Saturday, February 9, 2008

LA: the Land of the Crazy Plastics

I was just in Los Angeles for ten days - enjoying the sun, above seasonal temperatures, and cheap shopping. For the first seven days I was in love. I loved everything about it. Healthy eating was as accessible as botox (which is VERY). Cakes were fat and sugar free but loaded with taste (perhaps LA has some sort of legal magical drug that gives deliciousness to chocolate cupcakes?). And even the gym offered an array of exciting classes that had me going twice a day (Hello? Recess class? How can Red Rover NOT be a fun aerobic activity?).

But on the eight day my love affair started to wane. Firstly, the traffic. THE TRAFFIC!!??? GAH! When you are stopped bumper to bumper on a TEN-lane freeway you know something is wrong. When it takes you nearly an hour to get to a place that should only take fifteen, you may want to shoot yourself. And the worst of the worst is that all I had was BAD LA RADIO playing in my car. It made my ears bleed, I swear.

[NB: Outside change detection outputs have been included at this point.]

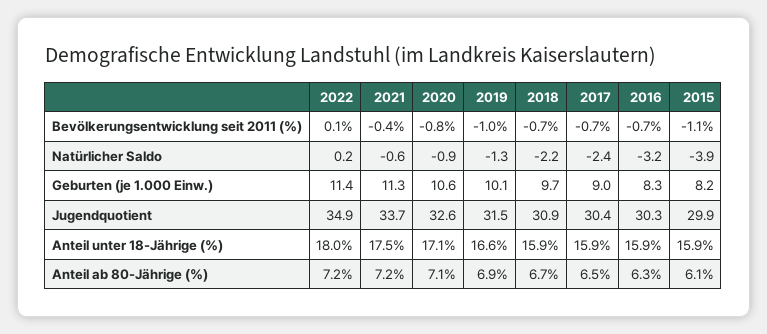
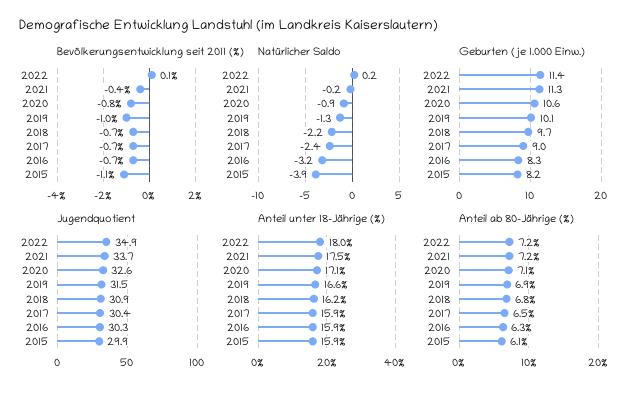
Natürlicher Saldo, 2021: -0.6 -> -0.2
Anteil unter 18-Jährige (%), 2018: 15.9 -> 16.2
Anteil ab 80-Jährige (%), 2018: 6.7 -> 6.8

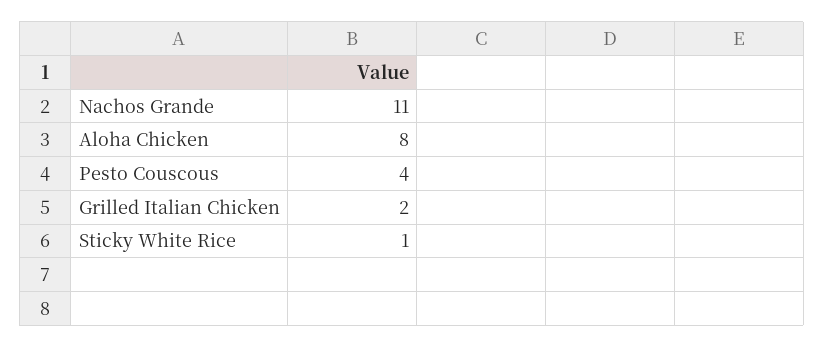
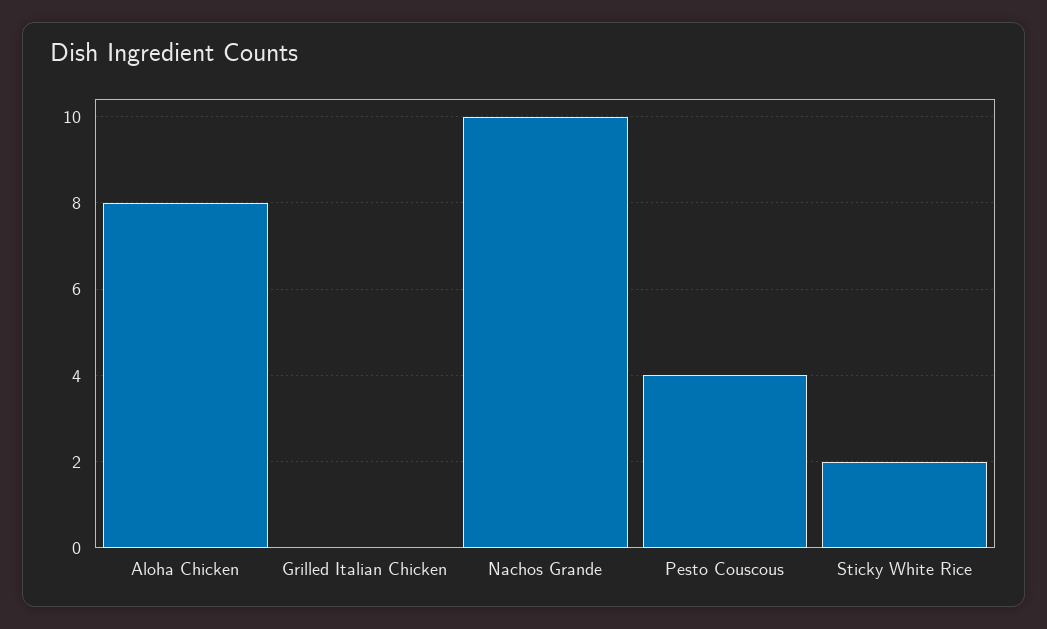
Nachos Grande: 11 -> 10
Grilled Italian Chicken: 2 -> 0
Sticky White Rice: 1 -> 2

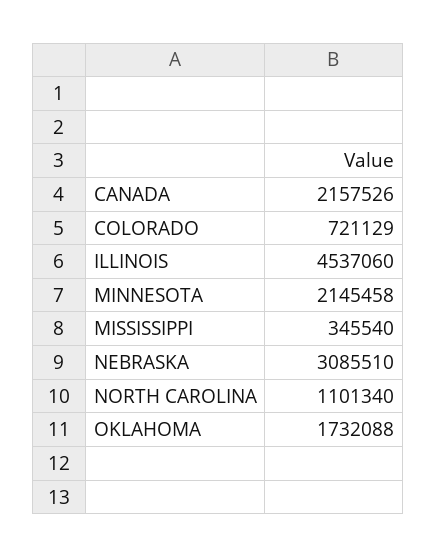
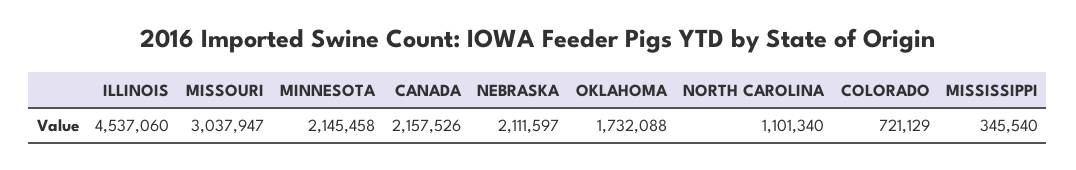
NEBRASKA: 3085510 -> 2111597
MISSOURI: none -> 3037947

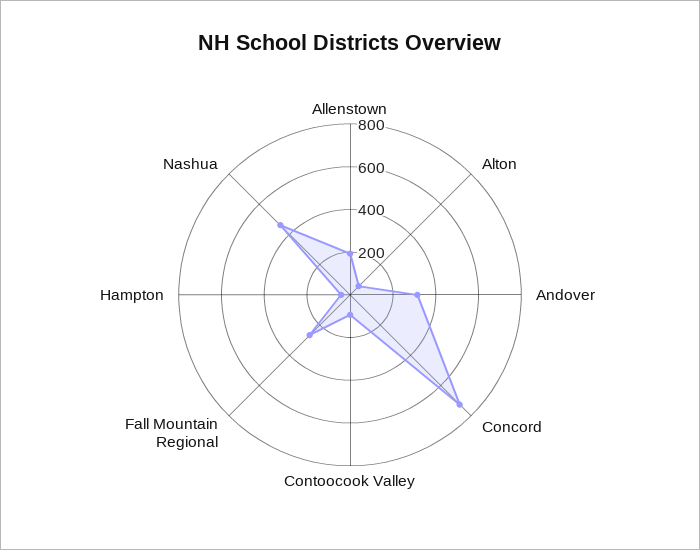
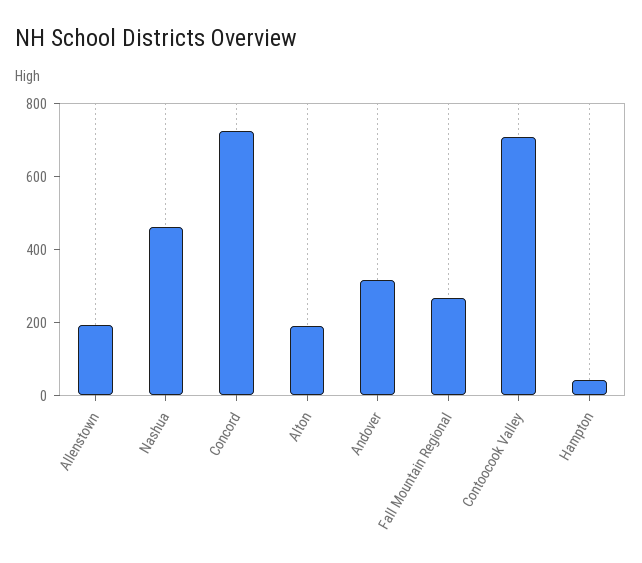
Alton: 50 -> 200
Contoocook Valley: 100 -> 700

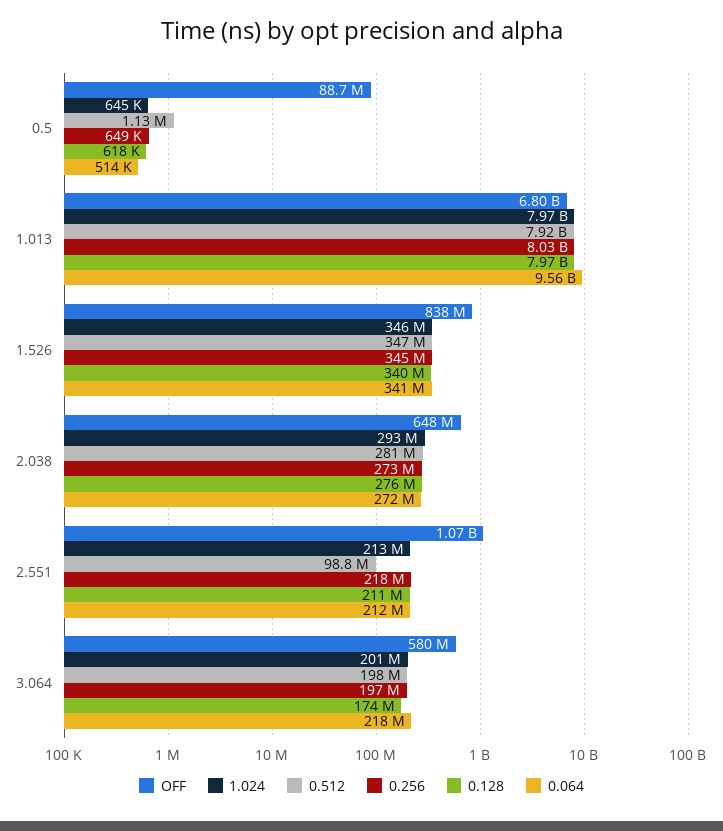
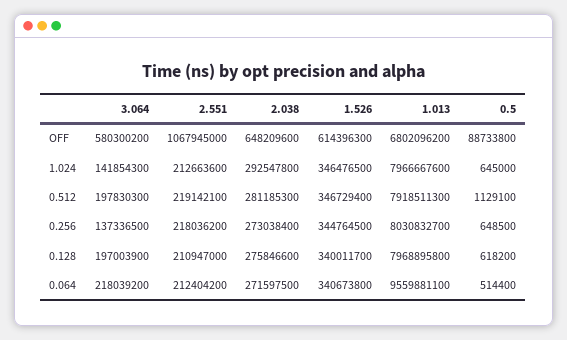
OFF, 1.526: 838000000 -> 614396300
0.512, 2.551: 98800000 -> 219142100
1.024, 3.064: 201000000 -> 141854300
0.256, 3.064: 197000000 -> 137336500
0.128, 3.064: 174000000 -> 197003900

Secondly, the people and the icky way they make you feel. Everyone in LA stares at everyone else. They are sizing you up, or trying to see if you are someone, or comparing their blonde highlights to your blonde highlights. And a slim (athletic! Average!) Canadian girl can't help but feel like a big fat moose when she works out at an LA gym. The classes were full of stick-figured-bobble-heads. You know the type: the girls who diet SO much that their heads end up looking ridiculously huge on their emancipated bodies. Icksville. Get these girls some Sprinkles Cupcakes STAT! There was also a large number of altered bodies that made me stare long and hard at them; trying to figure out why they resembled aliens. Until I realized it was a facelift/botox/lipinjection job. One woman must have been only 34 but looked like she was 68 trying to be 34. Her horribly pulled back eyes that could barely blink and her bizarrely large lips that resembled a ducks bill made me do a funny repulsed action with my body. Luckily we were in step class so I could blame my reaction on a missed move.

The gym was full of these weirdo LA-ites. Talking on their cell phones during yoga, wearing sunglasses on the pilates machine, and paying trainers to literally move their limbs for them.

I was quite happy to land back in rainy city where it may have been rainy but at least the lips were real and the chocolate cupcakes full of fat and sugar.